I had a coffee at the Dock Street Coffee Shop and watched the cook perform his graceful act at the grill, thinking again that anything done well is beautiful, then walked back through town, got the Landcruiser, and took the ferry across to Chappy. I hadn't hunted the blues between Wasque and the Cape Pogue gut for days, and I needed to get at it.

By four I was home again. The sky was overcast and the wind was brisk from the southwest. I showered and climbed into chinos and boat shoes, had a fast vodka on ice, grabbed my topsider, and went to pick up Zee.

She was waiting and climbed in beside me. “You're clouding,” she said as we drove west. “When you're thinking about something, a little black cloud sits on your forehead.
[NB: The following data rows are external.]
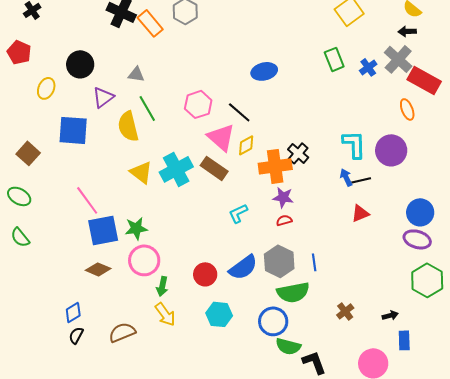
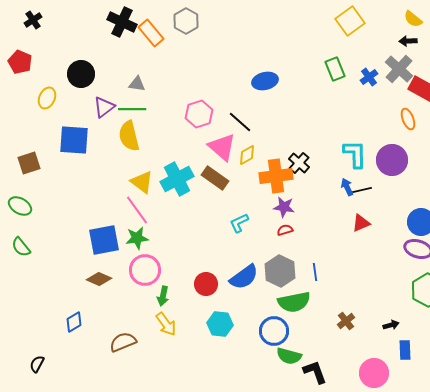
green line: (147, 108) -> (132, 109), moved, turned -60
brown square: (28, 153) -> (29, 163), turned 30
pink line: (87, 200) -> (137, 210), moved
black semicircle: (76, 335) -> (37, 364), moved

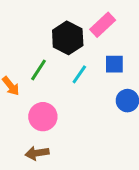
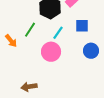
pink circle: (43, 117) -> (51, 52), moved

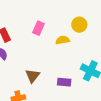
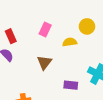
brown triangle: (33, 76) -> (44, 62), moved

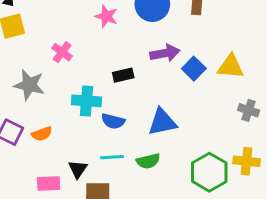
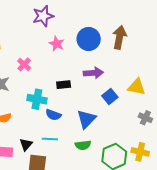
blue square: (194, 69) -> (110, 97), moved
blue triangle: (162, 122) -> (86, 119), turned -40
green semicircle: (148, 161) -> (83, 145), moved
It's there now.”

“The curse of the great intellectuals,” I said. “Our mark of Cain. We're doomed to think all the time, whether we want to or not.”

“Pure affectation as far as you're concerned,” said Zee. “Intellectuals make lousy lovers because they're always thinking about what they're doing. The same can't be said for you, that's for sure. You're a part-time thinker at best, I'm glad to say.”

“Maybe you're right. I won't do it anymore. I have a hard time doing it when you're around anyway.”

“I've noticed. Why are you clouding?”

“I'm not clouding.” I willed my cloud away.

“Why
were
you clouding?”

“I was clouding about the same thing I've been clouding about for the last month—how Marjorie Summerharp ended up dead. Here we are.” I turned off and drove along Tristan Cooper's driveway. We passed the graveyard and came to his house. Off to the southwest beyond Nomans Land storm clouds were darkening the sky, but rain seemed far off, if it was coming at all. Plenty of time for a tour of Tristan's grounds before the first drops fell. The overcast and wind made both land and sea seem older and wilder.

Tristan Cooper met us at his door, his simian face and strong brown hands thrusting forth from a turtleneck jersey.

“So glad you could come. I propose an exploratory walk first and afterward something to warm our bones while we talk. Or would you like coffee first? No? Then come along. The wind lends charm to these sites, I think.”

For an hour we walked his land as he spoke of the ancient stones scattered across it: the Altar, the equinox and solstice stones, the temple to Bel, the dolmen, a “gravestone” faintly marked with what Tristan took to be Iberian writing. His voice was on the surface cool and academic, but there was no disguising his love of his subject. Such a professor, I thought, might by pure passion draw students into his subject, whatever it might be; might fire them with the fire within himself and produce a race of scholars to change the face of academe.

Zee, ever sensitive to honest feeling and new thought, was fascinated and delighted, and he, ever a man who liked
women, sensed her response and spun a web of words about her, flashing me a strong-toothed smile as he did so, so I would know that he knew that I knew. I could not find it in me to be angry but instead only hoped that at eighty I would possess half his magic.